- Type: Formation
- Unit of: Fairholme Group
- Underlies: Mount Hawk Formation
- Overlies: Maligne Formation, or Flume Formation
- Thickness: Up to 140 metres (460 ft)

Lithology
- Primary: Shale
- Other: Limestone

Location
- Region: Alberta
- Country: Canada

Type section
- Named for: Roche à Perdrix
- Named by: P.E. Raymond, 1930

= Perdrix Formation =

Geologic formation

The Perdrix Formation is a geologic formation of Late Devonian (Frasnian) age in the Western Canada Sedimentary Basin. It named for Roche à Perdrix in Jasper National Park, Alberta, by P.E. Raymond in 1930. It includes fossils of marine animals.

==Lithology==
The Perdrix Formation was deposited in a marine basin and consists primarily of black, bituminous shales. The upper portion includes nodules and thin nodular beds of argillaceous limestone that increase in frequency upwards and laterally toward the reefs of the Cairn Formation.

==Thickness and distribution==
The Perdrix Formation is present as outcrops in the front and main ranges of the Canadian Rockies from the Kakwa Lakes area in northeastern British Columbia to the Ram River area of Alberta.

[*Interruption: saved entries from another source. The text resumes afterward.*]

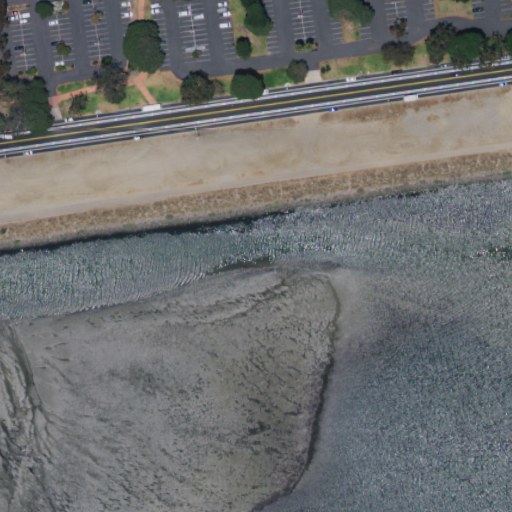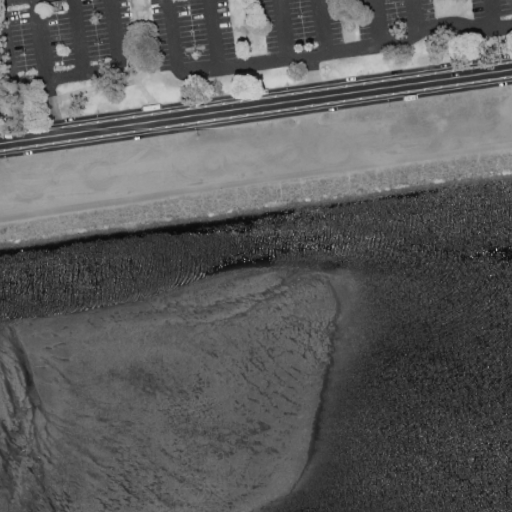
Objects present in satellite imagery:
road: (313, 5)
road: (493, 13)
road: (463, 24)
road: (73, 31)
road: (78, 37)
road: (408, 41)
road: (174, 58)
road: (311, 76)
road: (108, 85)
road: (149, 99)
road: (256, 105)
road: (52, 107)
road: (307, 120)
parking lot: (253, 148)
road: (256, 149)
road: (256, 179)
river: (256, 264)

It is also recognized in the subsurface immediately adjacent to the mountain front. Thicknesses range from about 80 m to 140 m.

==Relationship to other units==
The Perdrix Formation overlies the Maligne Formation or, where the Maligne is absent, the Flume Formation. It is conformably overlain by the Mount Hawk Formation and the contact is gradational. Laterally it interfingers with the Peechee Formation and the reefs of the Cairn Formation.

==Paleontology==
Tentaculids are common throughout the Perdrix Formation, and brachiopods and pelecypods are present in the more limestone-rich portions.